Being a design freelancer

From the friends of Untouchable Designs a great article about being a freelancer.

“You’re thinking about stepping out of the college world into the freelance world.

If you are looking to expand your portfolio, make an extra income or want to freelance for the rest of your life, this is the blog post you want to read.

It is not just for graphic designers. Whether you want to generate income from being a writer, editor, artist, photographer, videographer, landscaper, architect, fashion designer, creative, musician, dancer, chief, keep on reading!

This is the “real world,” not the babied world you are shielded from in your parents’ house and in college. This is a cut-throat second career you are stepping into. You have to “hulk-up” and become business savvy, marketing wizard, head-honcho and almighty-guru all into one!

 Business From Scratch

This is hard for us “creatives” to start but once we begin we keep on going. We are very particular in what we want. We have OCD and will not stop until it is perfected.

I will never think twice about starting a small business from nothing. I enjoyed it and cannot wait until I put more time into it or even start a new one. Untouchable Designs was one of the most positive and productive business ideas in my life for the 15 plus months I done it. The business is always changing and every day there is something new to accomplish. The vast goals are ever changing.

Brand yourself. Let’s go!

This will require the majority of your brainpower. It will not be easy and you may change it 20 times until you have a perfect “brand”. Anyone that is serious about his or her business will have a strong identity. You do not have to be a large company such as Apple, Louis Vuitton or Disney to create an impressive brand that stands out from the rest.

I personally made changes to my brand five times over seven months before I came up with a sound color scheme and brand you see before you. Then every thing else fell into place i.e., templates for social media sites, stock photos/mockups and webpage. This webpage took over a year to create and edit and I am still perfecting stuff on the back end, such as SEO and keywords. It will never be done!

Market yourself on the cheap.

You have to spend money to make money. Just think about it: you can have a loss against your taxes for your new business for the first two years. Starting a business is a gamble and you may as well invest into.

That being said, if you ain’t trying you ain’t working. If you have a passion for entrepreneurship you will make some money.

I have spent money on creating some mini-portfolio to give out at conventions and interview. I pay for my website and URL. I bought two bots that automate twitter marketing. Business cards and other business essentials etc. I am a very frugal small business owner. Trust me. You have to have a budget.

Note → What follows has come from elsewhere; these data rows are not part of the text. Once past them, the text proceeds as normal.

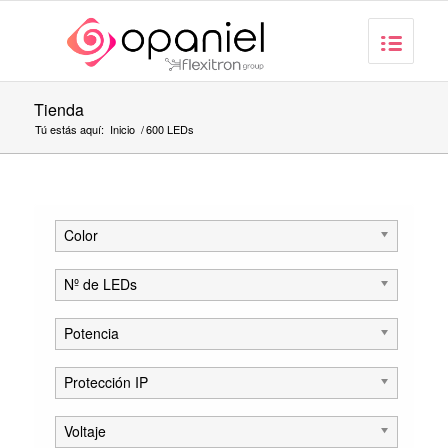
Tienda
Tú estás aquí:
Inicio
/
600 LEDs
Color
Nº de LEDs
Potencia
Protección IP
Voltaje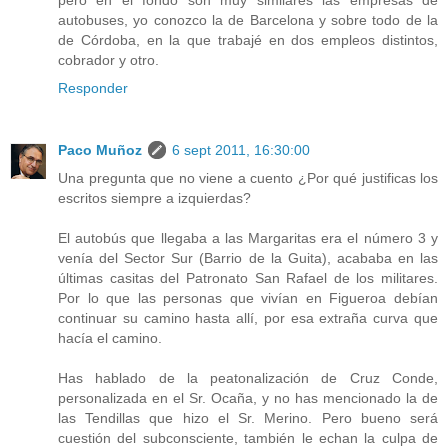
pero en el fondo son muy similares las empresas de
autobuses, yo conozco la de Barcelona y sobre todo de la
de Córdoba, en la que trabajé en dos empleos distintos,
cobrador y otro.
Responder
Paco Muñoz
6 sept 2011, 16:30:00
Una pregunta que no viene a cuento ¿Por qué justificas los
escritos siempre a izquierdas?
El autobús que llegaba a las Margaritas era el número 3 y
venía del Sector Sur (Barrio de la Guita), acababa en las
últimas casitas del Patronato San Rafael de los militares.
Por lo que las personas que vivían en Figueroa debían
continuar su camino hasta allí, por esa extraña curva que
hacía el camino.
Has hablado de la peatonalización de Cruz Conde,
personalizada en el Sr. Ocaña, y no has mencionado la de
las Tendillas que hizo el Sr. Merino. Pero bueno será
cuestión del subconsciente, también le echan la culpa de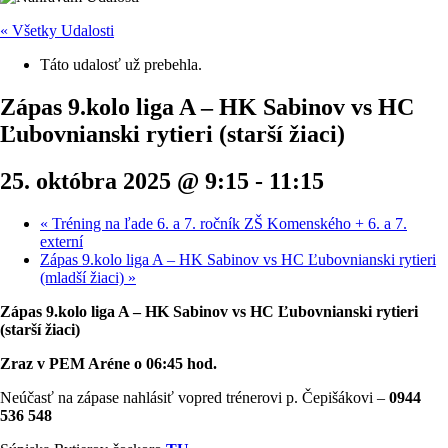
« Všetky Udalosti
Táto udalosť už prebehla.
Zápas 9.kolo liga A – HK Sabinov vs HC
Ľubovnianski rytieri (starší žiaci)
25. októbra 2025 @ 9:15
-
11:15
«
Tréning na ľade 6. a 7. ročník ZŠ Komenského + 6. a 7.
externí
Zápas 9.kolo liga A – HK Sabinov vs HC Ľubovnianski rytieri
(mladší žiaci)
»
Zápas 9.kolo liga A – HK Sabinov vs HC Ľubovnianski rytieri
(starší žiaci)
Zraz v PEM Aréne o 06:45 hod.
Neúčasť na zápase nahlásiť vopred trénerovi p. Čepišákovi –
0944
536 548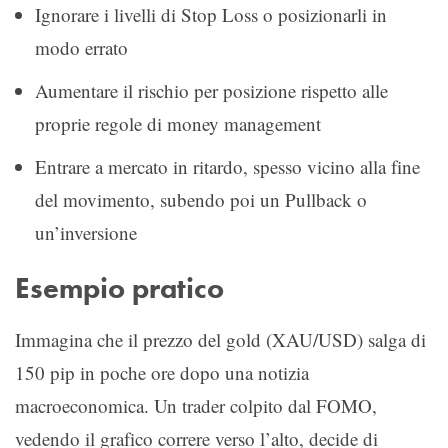
Ignorare i livelli di Stop Loss o posizionarli in
modo errato
Aumentare il rischio per posizione rispetto alle
proprie regole di money management
Entrare a mercato in ritardo, spesso vicino alla fine
del movimento, subendo poi un Pullback o
un’inversione
Esempio pratico
Immagina che il prezzo del gold (XAU/USD) salga di
150 pip in poche ore dopo una notizia
macroeconomica. Un trader colpito dal FOMO,
vedendo il grafico correre verso l’alto, decide di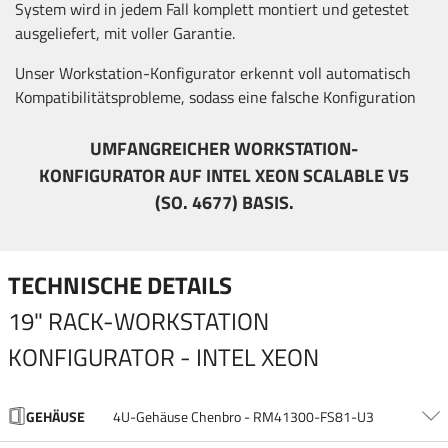
System wird in jedem Fall komplett montiert und getestet
ausgeliefert, mit voller Garantie.
Unser Workstation-Konfigurator erkennt voll automatisch
Kompatibilitätsprobleme, sodass eine falsche Konfiguration
nahezu ausgeschlossen ist. Unabhängig davon kannst Du
natürlich jederzeit unseren Support anrufen und Dich
UMFANGREICHER WORKSTATION-
kostenlos beraten lassen und deinen Wunsch-PC gleich
KONFIGURATOR AUF INTEL XEON SCALABLE V5
online mit Hilfe unseres Support-Teams zusammenstellen.
(SO. 4677) BASIS.
Auch als absoluter Laie!
Jede Konfiguration wird von uns beim Auftragseingang
TECHNISCHE DETAILS
überprüft. Wir kontaktieren Dich umgehend, sollte es
dennoch irgendwelche Probleme mit dem bestellten System
19" RACK-WORKSTATION
geben.
KONFIGURATOR - INTEL XEON
Wichtig:
Das Fehlen von den in der Basis-Konfiguration nicht
enthaltenen Komponenten wird von uns nicht als Fehler
betrachtet – es muss also nicht zwingend eine Grafikkarte,
GEHÄUSE
4U-Gehäuse Chenbro - RM41300-FS81-U3
Festplatte usw. bestellt werden. Auf diese Weise geben wir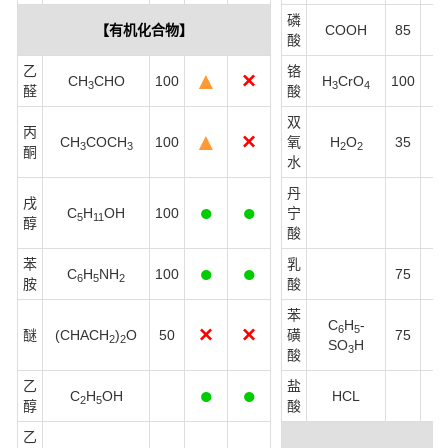
磷
【有机化合物】
COOH
85
酸
乙
铬
▲
×
CH
CHO
100
H
CrO
100
3
3
4
醛
酸
双
丙
▲
×
CH
COCH
100
氧
H
O
35
3
3
2
2
酮
水
丹
戌
●
●
C
H
OH
100
宁
5
11
醇
酸
苯
乳
●
●
C
H
NH
100
75
6
5
2
胺
酸
苯
C
H
-
×
×
6
5
醚
(CHACH
)
O
50
磺
75
2
2
SO
H
3
酸
乙
盐
●
●
C
H
OH
HCL
2
5
醇
酸
乙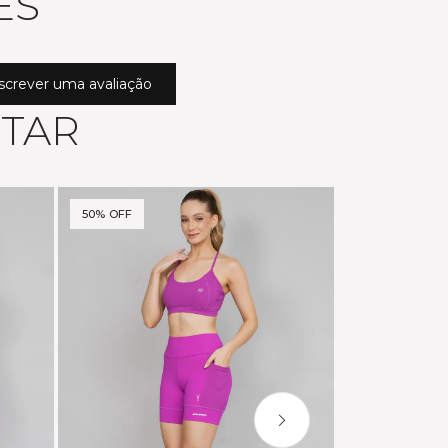
ES
screver uma avaliação
STAR
50% OFF
40% OFF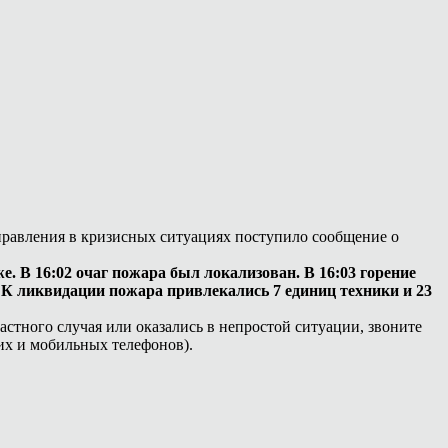
управления в кризисных ситуациях поступило сообщение о
 В 16:02 очаг пожара был локализован. В 16:03 горение
К ликвидации пожара привлекались 7 единиц техники и 23
стного случая или оказались в непростой ситуации, звоните
их и мобильных телефонов).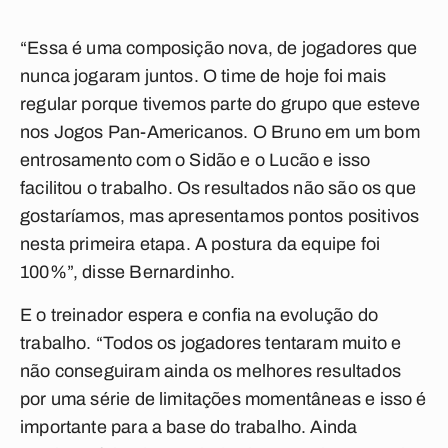
“Essa é uma composição nova, de jogadores que
nunca jogaram juntos. O time de hoje foi mais
regular porque tivemos parte do grupo que esteve
nos Jogos Pan-Americanos. O Bruno em um bom
entrosamento com o Sidão e o Lucão e isso
facilitou o trabalho. Os resultados não são os que
gostaríamos, mas apresentamos pontos positivos
nesta primeira etapa. A postura da equipe foi
100%”, disse Bernardinho.
E o treinador espera e confia na evolução do
trabalho. “Todos os jogadores tentaram muito e
não conseguiram ainda os melhores resultados
por uma série de limitações momentâneas e isso é
importante para a base do trabalho. Ainda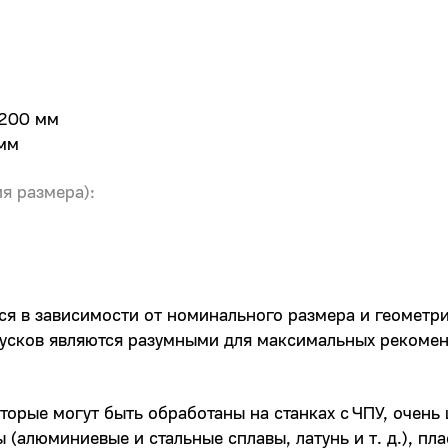
 200 мм
 мм
я размера):
я в зависимости от номинального размера и геометр
усков являются разумными для максимальных рекомен
торые могут быть обработаны на станках с ЧПУ, очень
(алюминиевые и стальные сплавы, латунь и т. д.), пла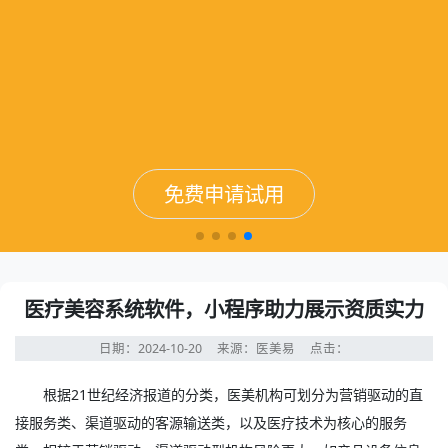
免费申请试用
免费申请试用
免费申请试用
免费申请试用
医疗美容系统软件，小程序助力展示资质实力
日期：2024-10-20
来源：医美易
点击：
根据21世纪经济报道的分类，医美机构可划分为营销驱动的直
接服务类、渠道驱动的客源输送类，以及医疗技术为核心的服务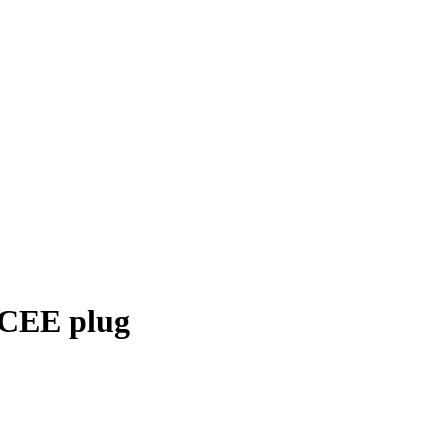
-CEE plug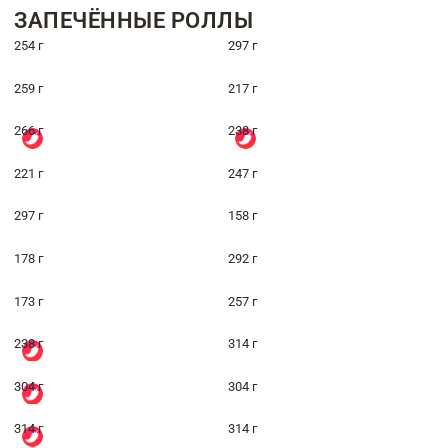
ЗАПЕЧЁННЫЕ РОЛЛЫ
254 г
297 г
259 г
217 г
266 г
238 г
221 г
247 г
297 г
158 г
178 г
292 г
173 г
257 г
238 г
314 г
304 г
304 г
314 г
314 г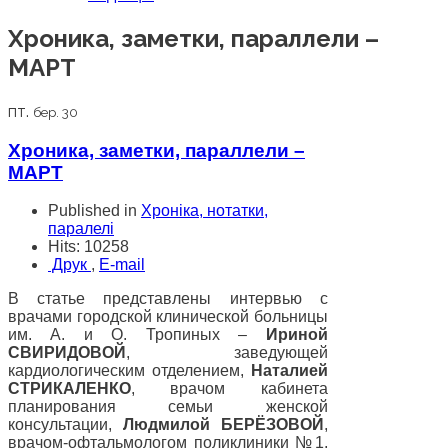
Хроника, заметки, параллели –
МАРТ
пт.
бер. 30
Хроника, заметки, параллели –
МАРТ
Published in
Хроніка, нотатки,
паралелі
Hits: 10258
Друк
,
E-mail
В статье представлены интервью с
врачами городской клинической больницы
им. А. и О. Тропиных –
Ириной
СВИРИДОВОЙ
, заведующей
кардиологическим отделением,
Наталией
СТРИКАЛЕНКО
, врачом кабинета
планирования семьи женской
консультации,
Людмилой БЕРЁЗОВОЙ
,
врачом-офтальмологом поликлиники №1,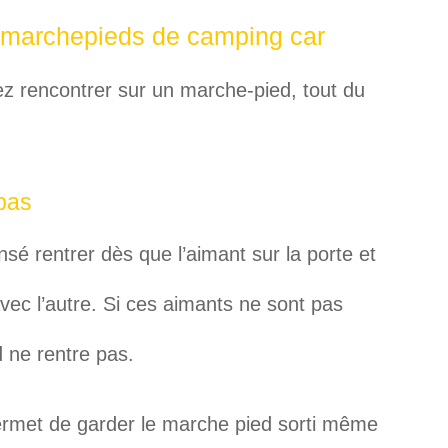
 marchepieds de camping car
z rencontrer sur un marche-pied, tout du
pas
é rentrer dès que l’aimant sur la porte et
 avec l’autre. Si ces aimants ne sont pas
d ne rentre pas.
 permet de garder le marche pied sorti même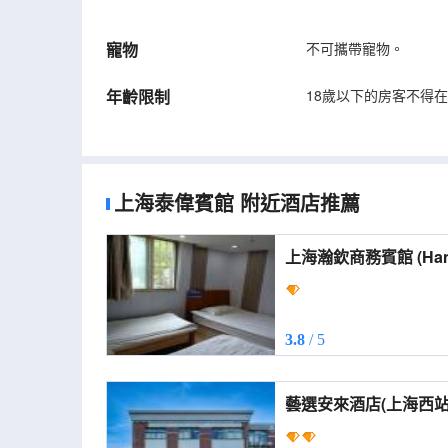
寵物
不可攜帶寵物。
年齡限制
18歲以下的房客不得
上海泰偉賓館
附近酒店推薦
上海瀚欽商
3.8
/ 5
藝選安來酒店(上海西站真新新
Me Anlai Hotel (Shan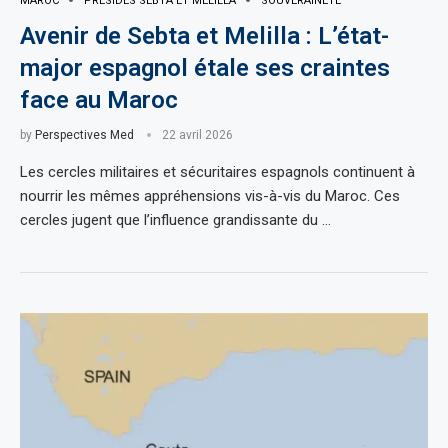
MAROC
PRÉSIDES SEBTA ET MELILLA
SOUVERAINETÉ
Avenir de Sebta et Melilla : L’état-
major espagnol étale ses craintes
face au Maroc
by
Perspectives Med
22 avril 2026
Les cercles militaires et sécuritaires espagnols continuent à
nourrir les mêmes appréhensions vis-à-vis du Maroc. Ces
cercles jugent que l’influence grandissante du …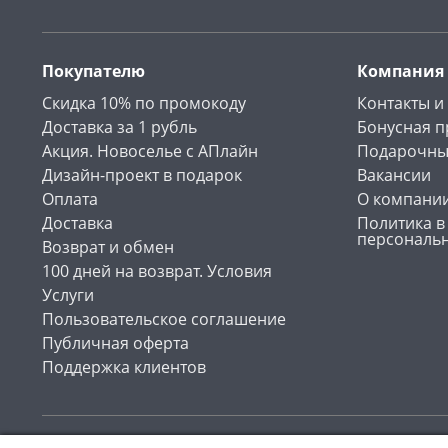
Покупателю
Компания
Скидка 10% по промокоду
Контакты и
Доставка за 1 рубль
Бонусная 
Акция. Новоселье с АПлайн
Подарочны
Дизайн-проект в подарок
Вакансии
Оплата
О компани
Доставка
Политика в
персональ
Возврат и обмен
100 дней на возврат. Условия
Услуги
Пользовательское соглашение
Публичная оферта
Поддержка клиентов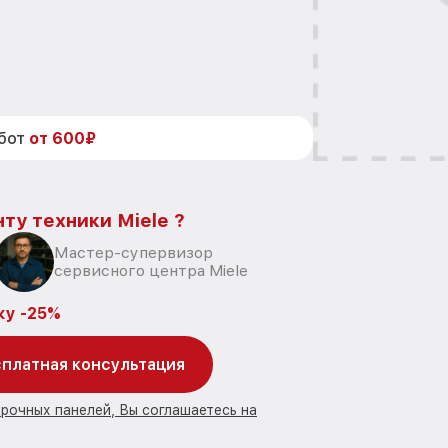
абот
от 600₽
ту техники Miele ?
Мастер-супервизор
сервисного центра Miele
ку -25%
платная консультация
арочных панелей, Вы соглашаетесь на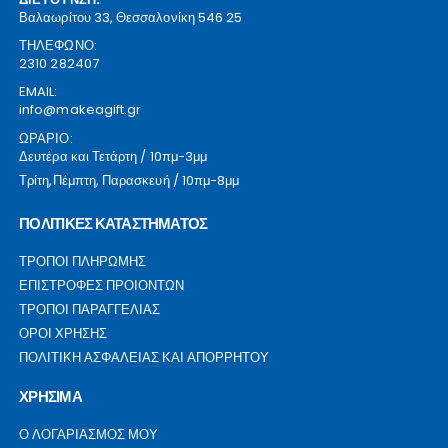
Βαλαωρίτου 33, Θεσσαλονίκη 546 25
ΤΗΛΕΦΩΝΟ:
2310 282407
EMAIL:
info@makeagift.gr
ΩΡΑΡΙΟ:
Δευτέρα και Τετάρτη / 10πμ-3μμ
Τρίτη,Πέμπτη, Παρασκευή / 10πμ-8μμ
ΠΟΛΙΤΙΚΕΣ ΚΑΤΑΣΤΗΜΑΤΟΣ
ΤΡΟΠΟΙ ΠΛΗΡΩΜΗΣ
ΕΠΙΣΤΡΟΦΕΣ ΠΡΟΙΟΝΤΩΝ
ΤΡΟΠΟΙ ΠΑΡΑΓΓΕΛΙΑΣ
ΟΡΟΙ ΧΡΗΣΗΣ
ΠΟΛΙΤΙΚΗ ΑΣΦΑΛΕΙΑΣ ΚΑΙ ΑΠΟΡΡΗΤΟΥ
ΧΡΗΣΙΜΑ
Ο ΛΟΓΑΡΙΑΣΜΟΣ ΜΟΥ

Now that I have all the stuff I pay for off my chest, onward to the stuff I get for the free! I have two free portfolios on a and I am on all social networks, Google+, Facebook, Twitter, YouTube and Linkedin. I try to go to free social networking events, although I am not as engaged because of my full-time job with a print shop. Word of mouth remains the best form of advertising. Talk to everyone and be friendly. You never know who is listening or who needs your help in finding a solution. Give your business card out to everyone. People will contact you if they need something from a question or a quote on a $100,000.00 project. You never know until it happens!

Think Like a Partner, Client, Art Director or Recruiter.

Ask yourself, where do partners, clients, art directors, and headhunters go to find graphic designers? First thing, I do to research something or someone is search for it on

Here are a few rules of thumb so the online society can find you:

1. Use compelling and descriptive keywords to market yourself and your skills within your titles, narratives and briefs.

2. Use hashtags and keywords in posts and direct replies.

3. Customers search off what you can bring to the table and if you are a freelancer. Be knowledgeable.

4. Most, if not all, websites are searchable and the more you interact the better you come up first when searched.

5. Pick words that are industry-specific and are used by that job and per application.

Last Word

Most large, creative companies are looking more for part-time creatives that bring a new light to their marketing campaigns and designs. They will pay large amounts to someone to make them stand out from the norm.

Freelance is about working for yourself. It requires putting in the hours and wearing many hats, but doing so is an investment in your career and your future. Work it right, and you can be the best boss you’ve ever had.